Problem to work on: Repeat the records below word for word and omit each image.

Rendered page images
-*-
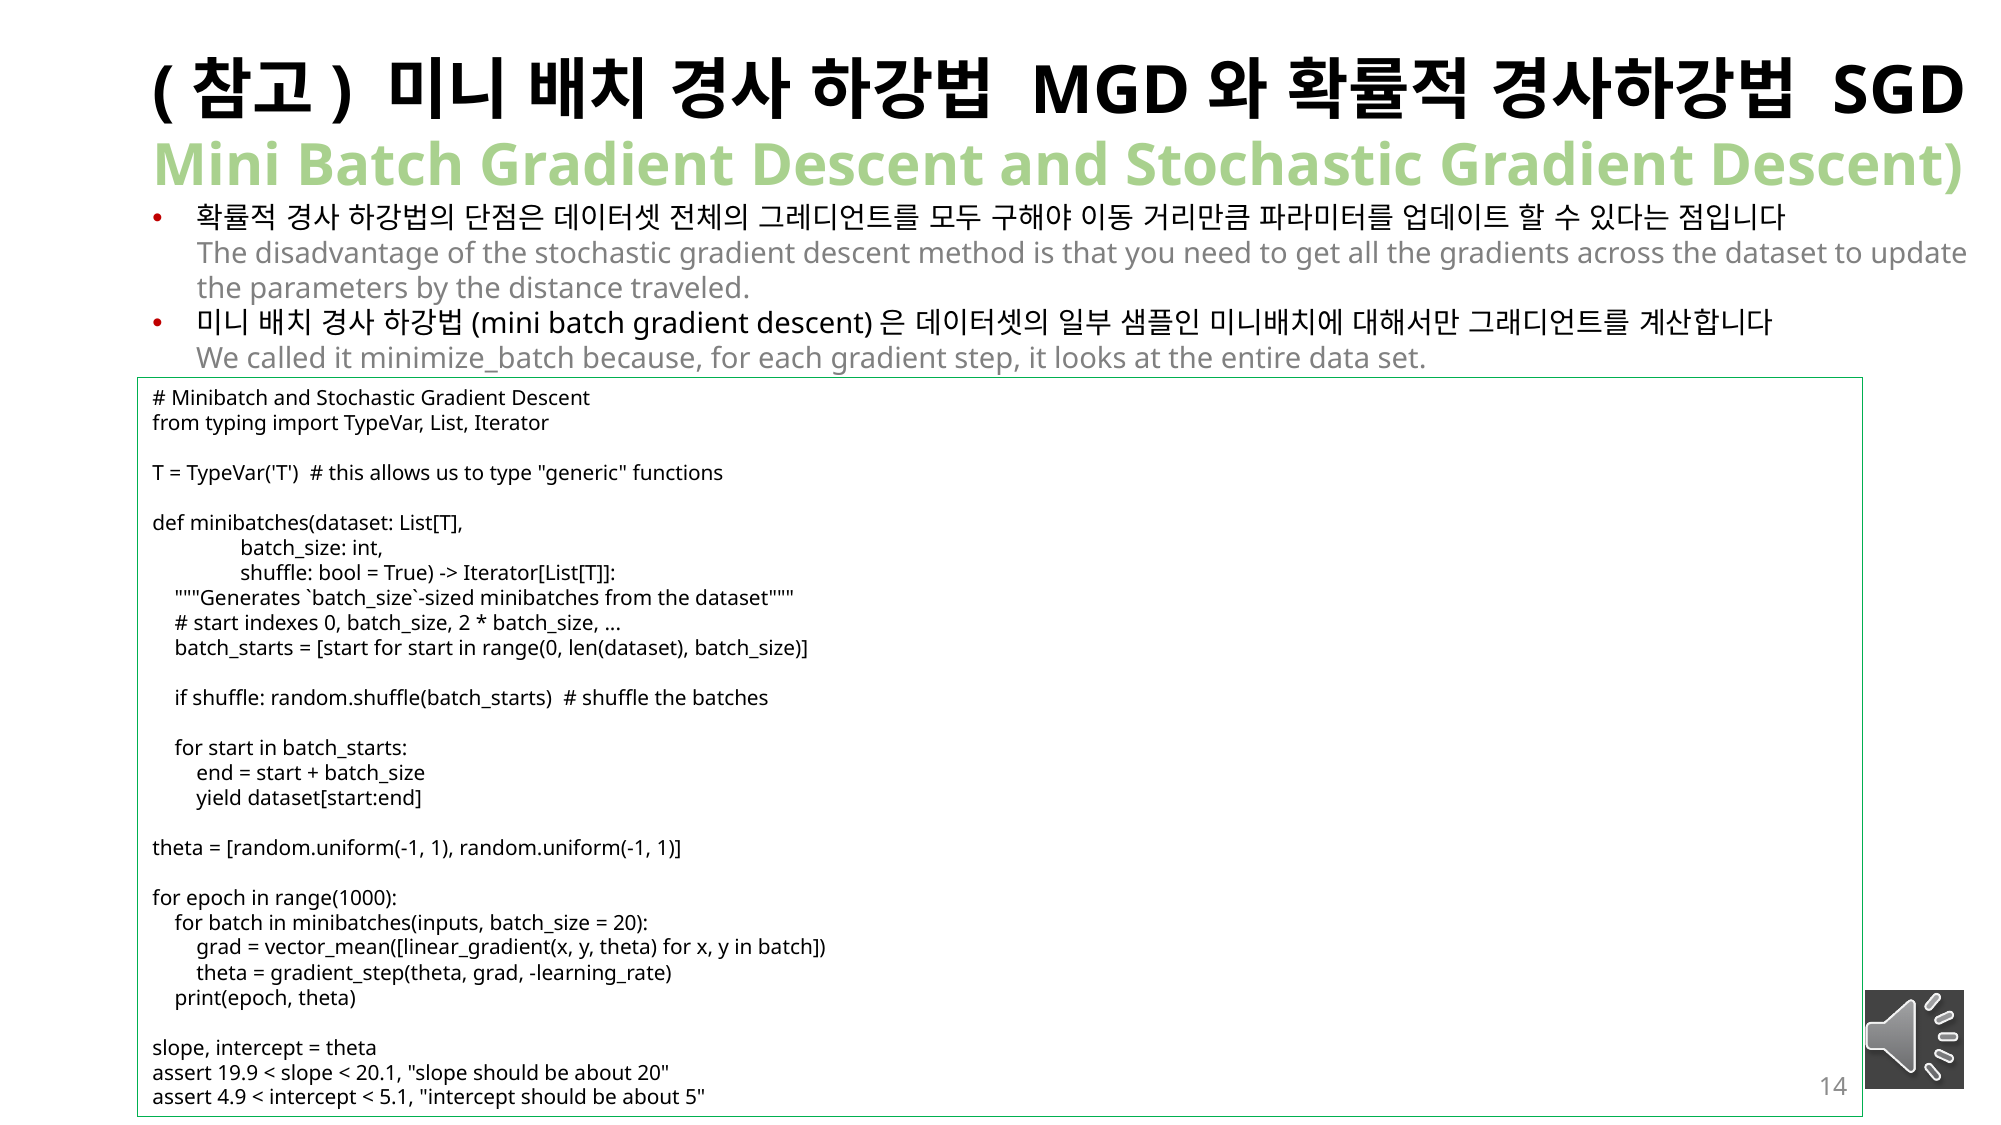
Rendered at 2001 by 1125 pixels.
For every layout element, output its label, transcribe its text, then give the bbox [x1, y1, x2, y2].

list # Minibatch and Stochastic Gradient Descent from typing import TypeVar, List, Iterator T = TypeVar('T') # this allows us to type "generic" functions def minibatches(dataset: List[T], batch_size: int, shuffle: bool = True) -> Iterator[List[T]]: """Generates `batch_size`-sized minibatches from the dataset""" # start indexes 0, batch_size, 2 * batch_size, ... batch_starts = [start for start in range(0, len(dataset), batch_size)] if shuffle: random.shuffle(batch_starts) # shuffle the batches for start in batch_starts: end = start + batch_size yield dataset[start:end] theta = [random.uniform(-1, 1), random.uniform(-1, 1)] for epoch in range(1000): for batch in minibatches(inputs, batch_size = 20): grad = vector_mean([linear_gradient(x, y, theta) for x, y in batch]) theta = gradient_step(theta, grad, -learning_rate) print(epoch, theta) slope, intercept = theta assert 19.9 < slope < 20.1, "slope should be about 20" assert 4.9 < intercept < 5.1, "intercept should be about 5" [137, 377, 1863, 1117]
text_box 확률적 경사 하강법의 단점은 데이터셋 전체의 그레디언트를 모두 구해야 이동 거리만큼 파라미터를 업데이트 할 수 있다는 점입니다 The disadvantage of the stochastic gradient descent method is that you need to get all the gradients across the dataset to update the parameters by the distance traveled. 미니 배치 경사 하강법(mini batch gradient descent)은 데이터셋의 일부 샘플인 미니배치에 대해서만 그래디언트를 계산합니다 We called it minimize_batch because, for each gradient step, it looks at the entire data set. [137, 192, 2000, 371]
title (참고) 미니 배치 경사 하강법 MGD와 확률적 경사하강법 SGD Mini Batch Gradient Descent and Stochastic Gradient Descent) [137, 32, 2000, 192]
picture [1864, 989, 1965, 1090]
-*-
Task result:
Rendered at 2001 by 1125 pixels.
For every layout element, output its label, transcribe its text, then give the bbox [x1, y1, x2, y2].

list # Minibatch and Stochastic Gradient Descent from typing import TypeVar, List, Iterator T = TypeVar('T') # this allows us to type "generic" functions def minibatches(dataset: List[T], batch_size: int, shuffle: bool = True) -> Iterator[List[T]]: """Generates `batch_size`-sized minibatches from the dataset""" # start indexes 0, batch_size, 2 * batch_size, ... batch_starts = [start for start in range(0, len(dataset), batch_size)] if shuffle: random.shuffle(batch_starts) # shuffle the batches for start in batch_starts: end = start + batch_size yield dataset[start:end] theta = [random.uniform(-1, 1), random.uniform(-1, 1)] for epoch in range(1000): for batch in minibatches(inputs, batch_size = 20): grad = vector_mean([linear_gradient(x, y, theta) for x, y in batch]) theta = gradient_step(theta, grad, -learning_rate) print(epoch, theta) slope, intercept = theta assert 19.9 < slope < 20.1, "slope should be about 20" assert 4.9 < intercept < 5.1, "intercept should be about 5" [137, 377, 1863, 1117]
text_box 확률적 경사 하강법의 단점은 데이터셋 전체의 그레디언트를 모두 구해야 이동 거리만큼 파라미터를 업데이트 할 수 있다는 점입니다 The disadvantage of the stochastic gradient descent method is that you need to get all the gradients across the dataset to update the parameters by the distance traveled. 미니 배치 경사 하강법(mini batch gradient descent)은 데이터셋의 일부 샘플인 미니배치에 대해서만 그래디언트를 계산합니다 We called it minimize_batch because, for each gradient step, it looks at the entire data set. [137, 192, 2000, 371]
title (참고) 미니 배치 경사 하강법 MGD와 확률적 경사하강법 SGD Mini Batch Gradient Descent and Stochastic Gradient Descent) [137, 32, 2000, 192]
picture [1864, 989, 1965, 1090]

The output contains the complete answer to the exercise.